Problem requirements
Within the entries below, please retype exactly the lines starting with the line that has "Mouse/B6C3F1 | | Lab: BNW |" and going on through the line that has "IV. CONCLUSION", but not the pictures.

Exercise material
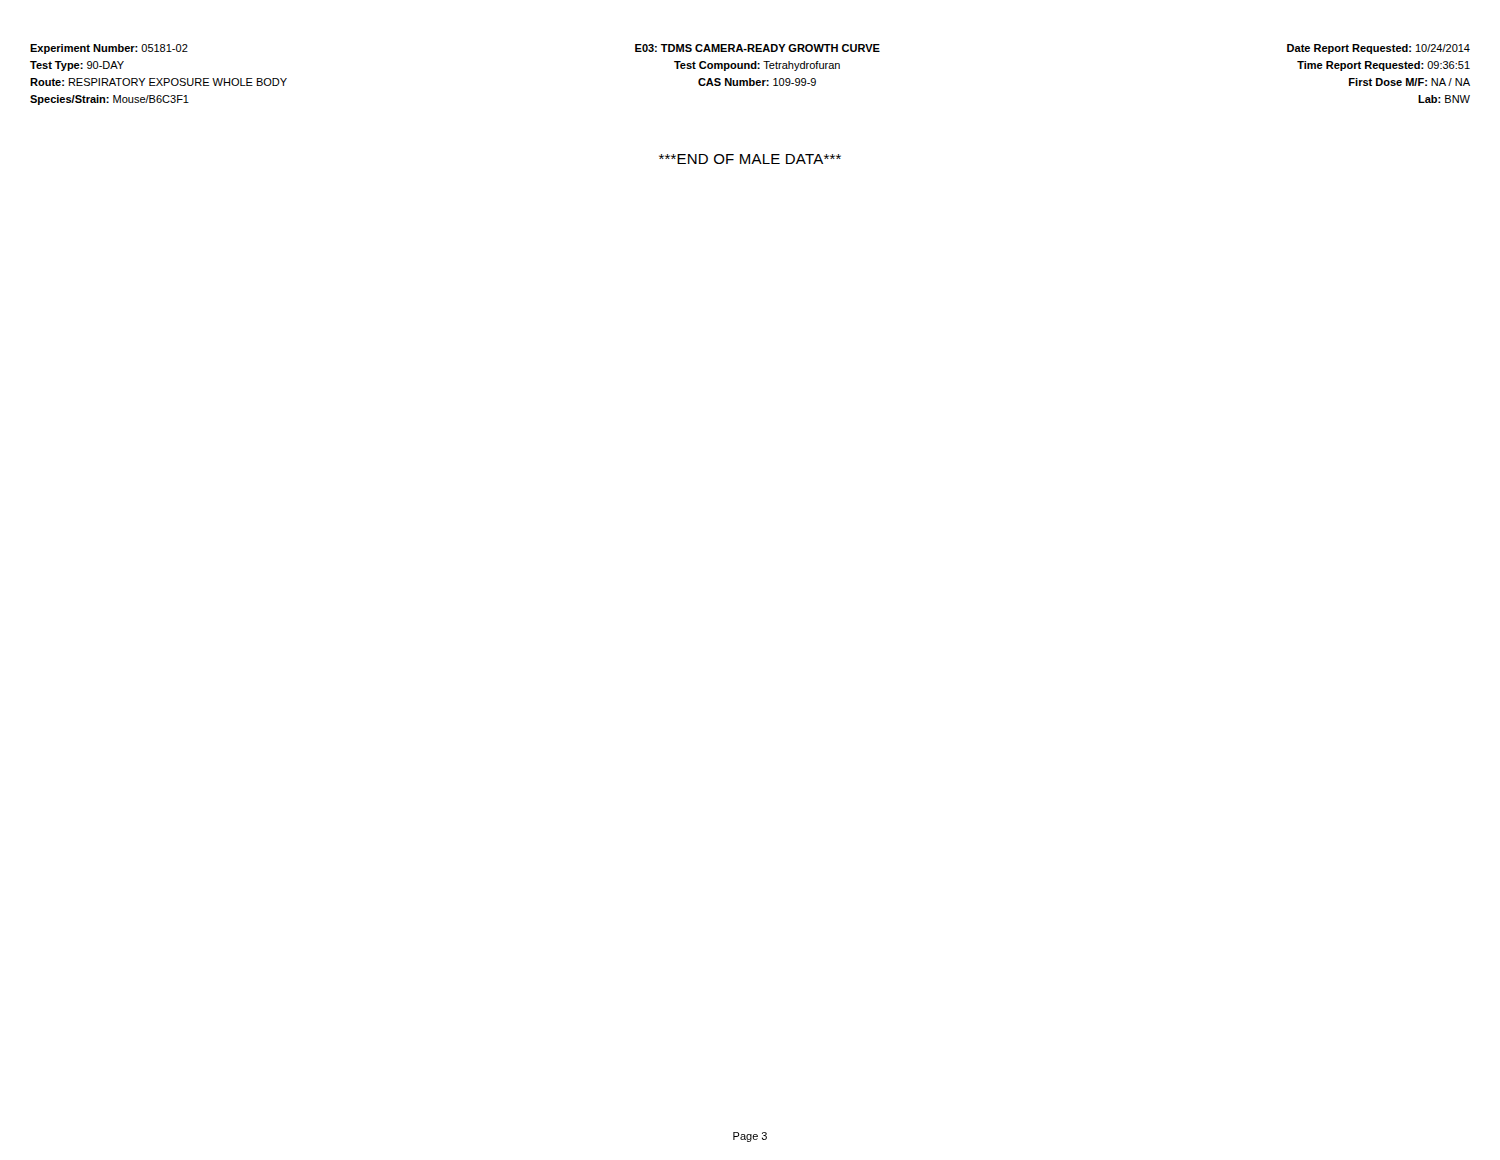| Experiment Number: 05181-02 | E03: TDMS CAMERA-READY GROWTH CURVE | Date Report Requested: 10/24/2014 |
| Test Type: 90-DAY | Test Compound: Tetrahydrofuran | Time Report Requested: 09:36:51 |
| Route: RESPIRATORY EXPOSURE WHOLE BODY | CAS Number: 109-99-9 | First Dose M/F: NA / NA |
| Species/Strain: Mouse/B6C3F1 | | Lab: BNW |
***END OF MALE DATA***
Page 3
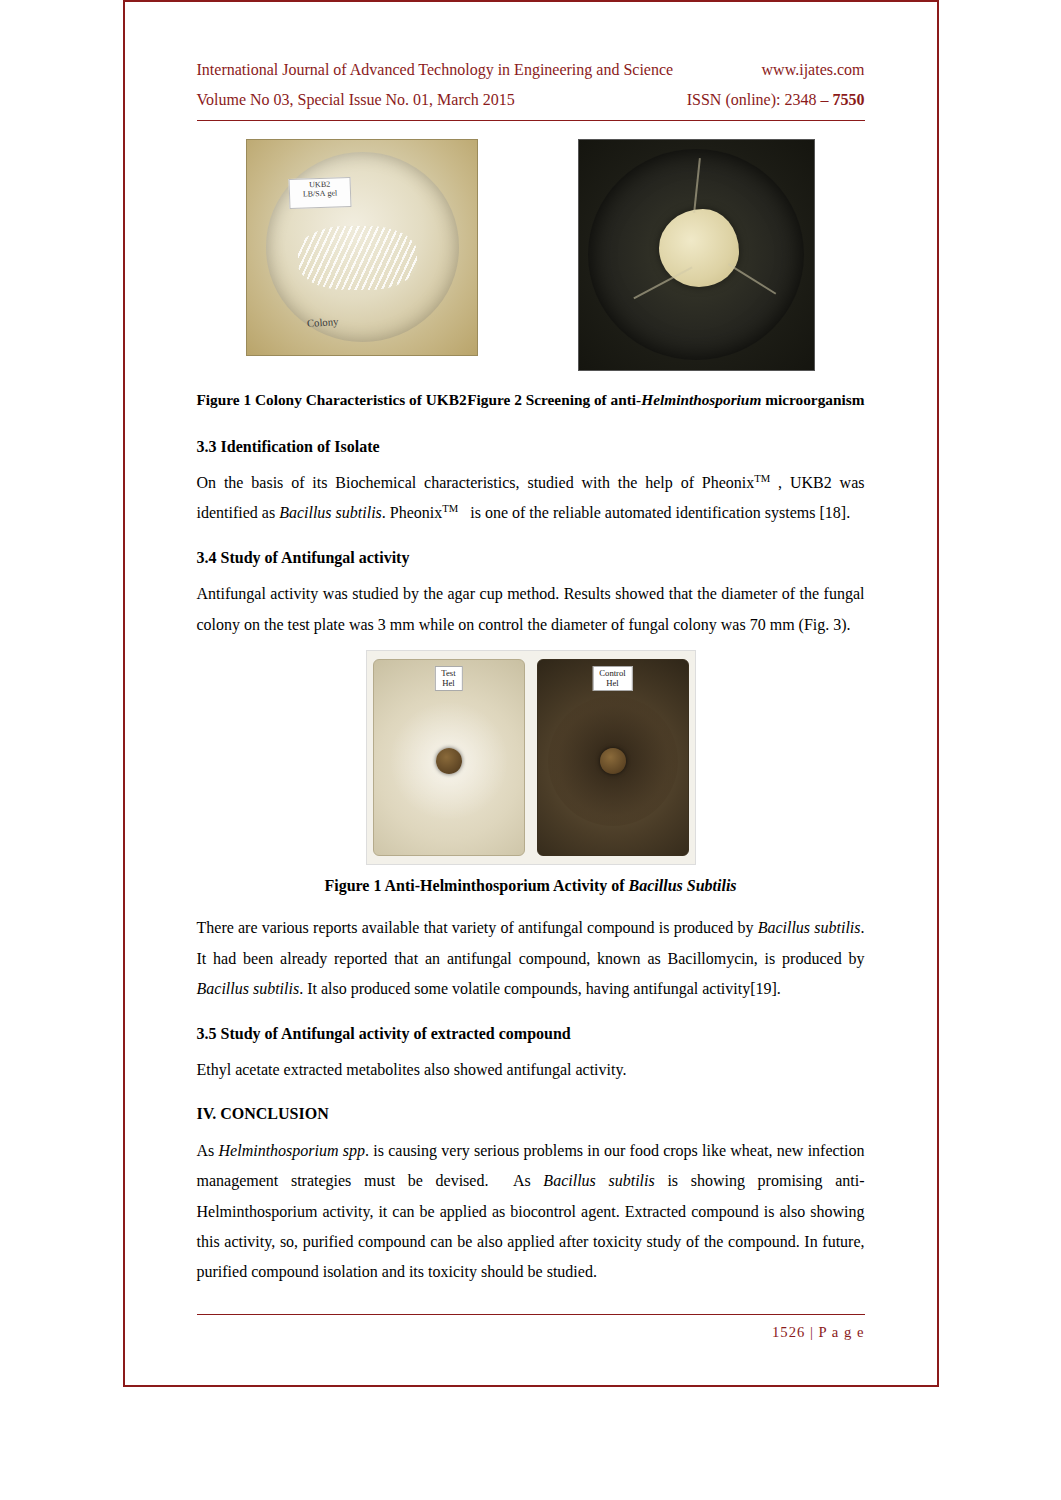International Journal of Advanced Technology in Engineering and Science www.ijates.com
Volume No 03, Special Issue No. 01, March 2015 ISSN (online): 2348 – 7550
UKB2
LB/SA gel
Colony
Figure 1 Colony Characteristics of UKB2 Figure 2 Screening of anti-Helminthosporium microorganism
3.3 Identification of Isolate
On the basis of its Biochemical characteristics, studied with the help of PheonixTM , UKB2 was identified as Bacillus subtilis. PheonixTM is one of the reliable automated identification systems [18].
3.4 Study of Antifungal activity
Antifungal activity was studied by the agar cup method. Results showed that the diameter of the fungal colony on the test plate was 3 mm while on control the diameter of fungal colony was 70 mm (Fig. 3).
Test
Hel
Control
Hel
Figure 1 Anti-Helminthosporium Activity of Bacillus Subtilis
There are various reports available that variety of antifungal compound is produced by Bacillus subtilis. It had been already reported that an antifungal compound, known as Bacillomycin, is produced by Bacillus subtilis. It also produced some volatile compounds, having antifungal activity[19].
3.5 Study of Antifungal activity of extracted compound
Ethyl acetate extracted metabolites also showed antifungal activity.
IV. CONCLUSION
As Helminthosporium spp. is causing very serious problems in our food crops like wheat, new infection management strategies must be devised. As Bacillus subtilis is showing promising anti-Helminthosporium activity, it can be applied as biocontrol agent. Extracted compound is also showing this activity, so, purified compound can be also applied after toxicity study of the compound. In future, purified compound isolation and its toxicity should be studied.
1526 | P a g e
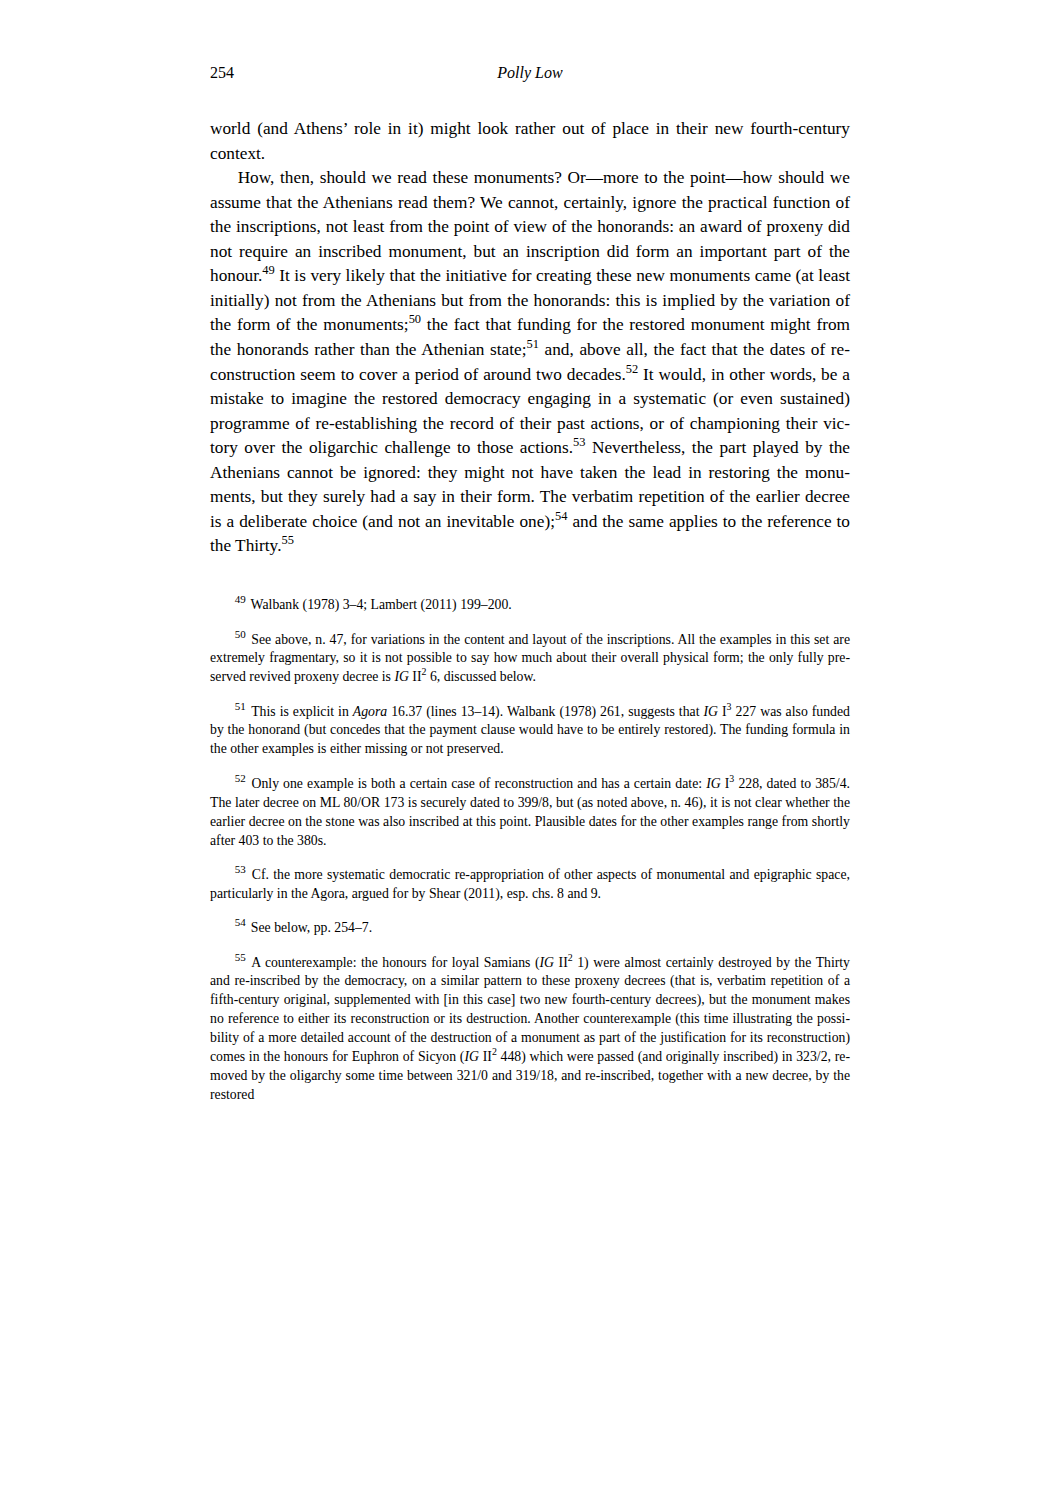254 Polly Low
world (and Athens’ role in it) might look rather out of place in their new fourth-century context.
How, then, should we read these monuments? Or—more to the point—how should we assume that the Athenians read them? We cannot, certainly, ignore the practical function of the inscriptions, not least from the point of view of the honorands: an award of proxeny did not require an inscribed monument, but an inscription did form an important part of the honour.49 It is very likely that the initiative for creating these new monuments came (at least initially) not from the Athenians but from the honorands: this is implied by the variation of the form of the monuments;50 the fact that funding for the restored monument might from the honorands rather than the Athenian state;51 and, above all, the fact that the dates of reconstruction seem to cover a period of around two decades.52 It would, in other words, be a mistake to imagine the restored democracy engaging in a systematic (or even sustained) programme of re-establishing the record of their past actions, or of championing their victory over the oligarchic challenge to those actions.53 Nevertheless, the part played by the Athenians cannot be ignored: they might not have taken the lead in restoring the monuments, but they surely had a say in their form. The verbatim repetition of the earlier decree is a deliberate choice (and not an inevitable one);54 and the same applies to the reference to the Thirty.55
49 Walbank (1978) 3–4; Lambert (2011) 199–200.
50 See above, n. 47, for variations in the content and layout of the inscriptions. All the examples in this set are extremely fragmentary, so it is not possible to say how much about their overall physical form; the only fully preserved revived proxeny decree is IG II2 6, discussed below.
51 This is explicit in Agora 16.37 (lines 13–14). Walbank (1978) 261, suggests that IG I3 227 was also funded by the honorand (but concedes that the payment clause would have to be entirely restored). The funding formula in the other examples is either missing or not preserved.
52 Only one example is both a certain case of reconstruction and has a certain date: IG I3 228, dated to 385/4. The later decree on ML 80/OR 173 is securely dated to 399/8, but (as noted above, n. 46), it is not clear whether the earlier decree on the stone was also inscribed at this point. Plausible dates for the other examples range from shortly after 403 to the 380s.
53 Cf. the more systematic democratic re-appropriation of other aspects of monumental and epigraphic space, particularly in the Agora, argued for by Shear (2011), esp. chs. 8 and 9.
54 See below, pp. 254–7.
55 A counterexample: the honours for loyal Samians (IG II2 1) were almost certainly destroyed by the Thirty and re-inscribed by the democracy, on a similar pattern to these proxeny decrees (that is, verbatim repetition of a fifth-century original, supplemented with [in this case] two new fourth-century decrees), but the monument makes no reference to either its reconstruction or its destruction. Another counterexample (this time illustrating the possibility of a more detailed account of the destruction of a monument as part of the justification for its reconstruction) comes in the honours for Euphron of Sicyon (IG II2 448) which were passed (and originally inscribed) in 323/2, removed by the oligarchy some time between 321/0 and 319/18, and re-inscribed, together with a new decree, by the restored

Output of the task
| Species/Strain: Mouse/B6C3F1 | | Lab: BNW |
***END OF MALE DATA***
Page 3
International Journal of Advanced Technology in Engineering and Science www.ijates.com
Volume No 03, Special Issue No. 01, March 2015 ISSN (online): 2348 – 7550
UKB2
LB/SA gel
Colony
Figure 1 Colony Characteristics of UKB2 Figure 2 Screening of anti-Helminthosporium microorganism
3.3 Identification of Isolate
On the basis of its Biochemical characteristics, studied with the help of PheonixTM , UKB2 was identified as Bacillus subtilis. PheonixTM is one of the reliable automated identification systems [18].
3.4 Study of Antifungal activity
Antifungal activity was studied by the agar cup method. Results showed that the diameter of the fungal colony on the test plate was 3 mm while on control the diameter of fungal colony was 70 mm (Fig. 3).
Test
Hel
Control
Hel
Figure 1 Anti-Helminthosporium Activity of Bacillus Subtilis
There are various reports available that variety of antifungal compound is produced by Bacillus subtilis. It had been already reported that an antifungal compound, known as Bacillomycin, is produced by Bacillus subtilis. It also produced some volatile compounds, having antifungal activity[19].
3.5 Study of Antifungal activity of extracted compound
Ethyl acetate extracted metabolites also showed antifungal activity.
IV. CONCLUSION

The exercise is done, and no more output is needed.